With per-event depth, the system applies the Contrast Maximization (CMax) framework. Under the brightness constancy assumption, events are generated by moving edges. If motion is known, events can be "motion-compensated" to a reference time. Per-event depth is converted to optical flow via the motion field equation: \(\mathbf{v}(\mathbf{x},t)=\frac{1}{D(\mathbf{x},t)}A(\mathbf{x})\mathbf{V}+B(\mathbf{x})\boldsymbol{\omega}\). Events are warped to \(\mathbf{x}'_k=\mathbf{x}_k+(t_k-t_{\mathrm{ref}})\,\mathbf{v}(\mathbf{x}_k,t_k)\) to form the IWE. Since correct motion results in sharp IWE edges, the geometric loss is the inverse of IWE sharpness: \(\mathcal{L}_c\doteq G(\mathbf{0};-)/G(\mathbf{v}(D);t_{\mathrm{ref}})\), where \(G\) is the L1 norm of the IWE gradient. This forces the 3DGS to estimate correct depth without any depth ground truth or pre-trained models.

3. Photometric Loss: Single Rendering and Instantaneous Increment Prediction

The IWE encodes both motion-aligned edges and edge intensity (intensity gradient along the flow). GPERT predicts the edge intensity at the reference time: \(\hat{H}(\mathbf{x};t_{\mathrm{ref}})\doteq\frac{\partial\log C}{\partial t}\Delta t\approx-\nabla\log(C)\cdot\mathbf{v}\,\Delta t\), where \(C\) is the dense intensity map rendered once. The polarized IWE is compared with this prediction using L2 + SSIM: \(\mathcal{L}_p\doteq\frac{1}{|\Omega|}\|\mathrm{IWE}-\hat{H}\|^2\) and \(\mathcal{L}_s\doteq\mathrm{SSIM}(\mathrm{IWE},\hat{H})\). The authors argue that warping avoids the blurred edges, polarity neutralization, and dual-rendering requirements of traditional pixel-wise accumulation.

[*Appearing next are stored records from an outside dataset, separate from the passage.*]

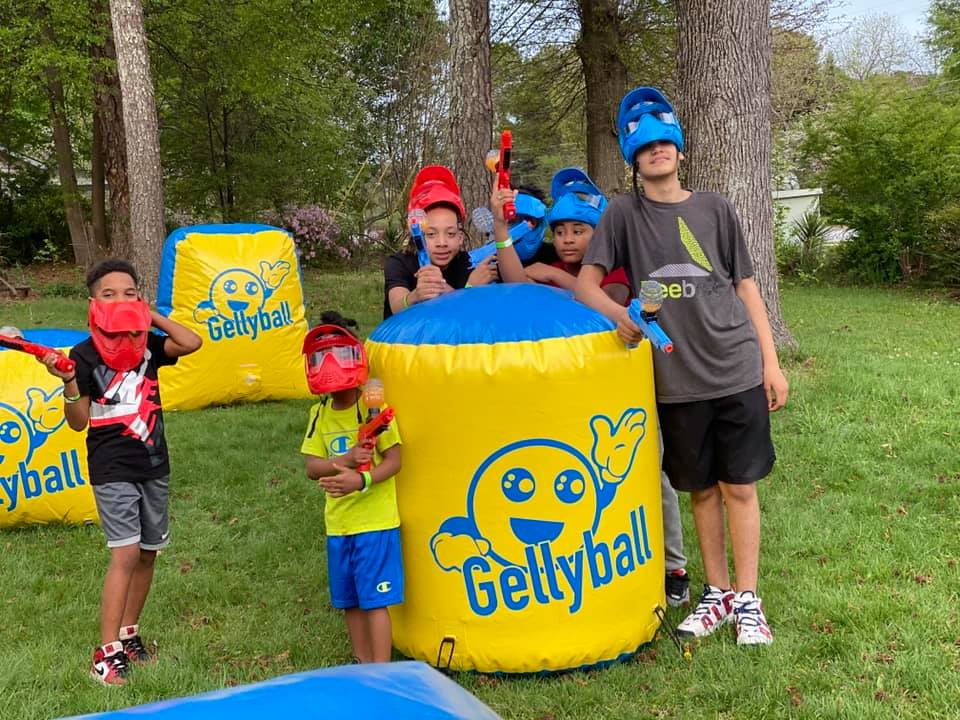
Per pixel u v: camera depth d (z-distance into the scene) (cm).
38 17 1540
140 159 1205
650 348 359
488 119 1142
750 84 912
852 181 1766
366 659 353
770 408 372
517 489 330
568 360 327
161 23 1681
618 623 346
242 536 544
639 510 351
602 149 1795
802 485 584
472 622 338
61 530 548
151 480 378
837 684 335
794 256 1908
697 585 436
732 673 343
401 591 339
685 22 916
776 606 404
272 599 447
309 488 629
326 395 350
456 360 328
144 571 389
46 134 2295
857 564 449
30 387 540
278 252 888
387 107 2756
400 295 406
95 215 1950
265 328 870
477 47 1124
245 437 758
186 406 852
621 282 381
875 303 1459
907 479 577
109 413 370
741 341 361
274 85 1797
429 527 340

4. IWE Initialization: Replacing COLMAP with Sharp Edges

Instead of using COLMAP or E2VID-reconstructed intensity maps for initialization, GPERT uses the unpolarized \(\mathrm{IWE}(\mathbf{x};t_{\mathrm{mid}})\) and rendered map \(C(\mathbf{x})\). Because the IWE responds to edges and is sharpened by warping, it narrows the possible positions of initial Gaussian centers, placing them naturally on scene structures. This makes the method entirely independent of pre-trained models or COLMAP.

Loss & Training¶

The reference time is the midpoint \(t_{\mathrm{ref}}\doteq t_{\mathrm{mid}}\). Hyperparameters: contrast threshold \(C_{th}=0.25\), loss weights \(\lambda_c=0.125, \lambda_p=500, \lambda_s=1\). Event count \(N_e=125\mathrm{k}\) for Synthetic and \(500\mathrm{k}\) for TUM-VIE. 10k initialization steps, 40k total training steps.

Key Experimental Results¶

Main Results¶

On real-world datasets EDS (640×480) and TUM-VIE (1280×720):

Dataset	Metric	Ours	EventSplat (CVPR'25)	IncEventGS (CVPR'25)	Robust E-NeRF (ICCV'23)
EDS	PSNR↑	19.47	18.86	15.21	16.25
EDS	SSIM↑	0.816	0.792	0.691	0.739
EDS	LPIPS↓	0.357	0.362	0.561	0.543
TUM-VIE	PSNR↑	13.09	–	10.09	11.79
TUM-VIE	SSIM↑	0.716	–	0.533	0.573
TUM-VIE	LPIPS↓	0.411	–	0.685	0.588

GPERT achieves SOTA on all average metrics for real data without pre-training or COLMAP. On synthetic color datasets, performance is competitive but slightly lower than EventSplat (e.g., PSNR 23.11 vs 28.14), which the authors attribute to the difficulty of warping Bayer patterns.

Ablation Study¶

Ablation of contrast loss and initialization (PSNR↑):

Configuration	Synthetic	EDS	TUM-VIE
Full Model	23.11	19.47	13.09
w/o Contrast Loss	9.60	15.52	13.45
w/o Initialization	20.82	17.34	11.36

Key Findings¶

Geometric Loss Contribution: Removing the contrast loss causes PSNR to crash from 23.11 to 9.60 on synthetic data, proving that per-event ray-tracing depth + CMax is the backbone of reconstruction quality.
Robustness to \(N_e\): While traditional "render-twice" methods suffer as the event count \(N_e\) increases (due to blurring), "render-once" remains robust due to deblurring via warping.
Efficiency: Training takes 30–45 mins (EDS/Synthetic) or 80–130 mins (TUM-VIE), significantly faster than Robust E-NeRF or EventSplat.
Flickering Robustness: GPERT converges even under the flickering lights in the EDS dataset, although extreme flickering can still destabilize depth estimation.

Highlights & Insights¶

Decoupling is the core insight: Separating "continuous-time sparse depth" from "instantaneous dense intensity" breaks the precision-window deadlock.
One IWE for Two Tasks: Using a single IWE for both geometric and photometric tasks enables the "render-once" efficiency.
Unsupervised Geometry: Bridging CMax with differentiable depth rendering allows geometry to be learned without ground truth or pre-trained priors.
Zero-Prior Initialization: Using IWE for initialization removes dependencies on external tools like COLMAP.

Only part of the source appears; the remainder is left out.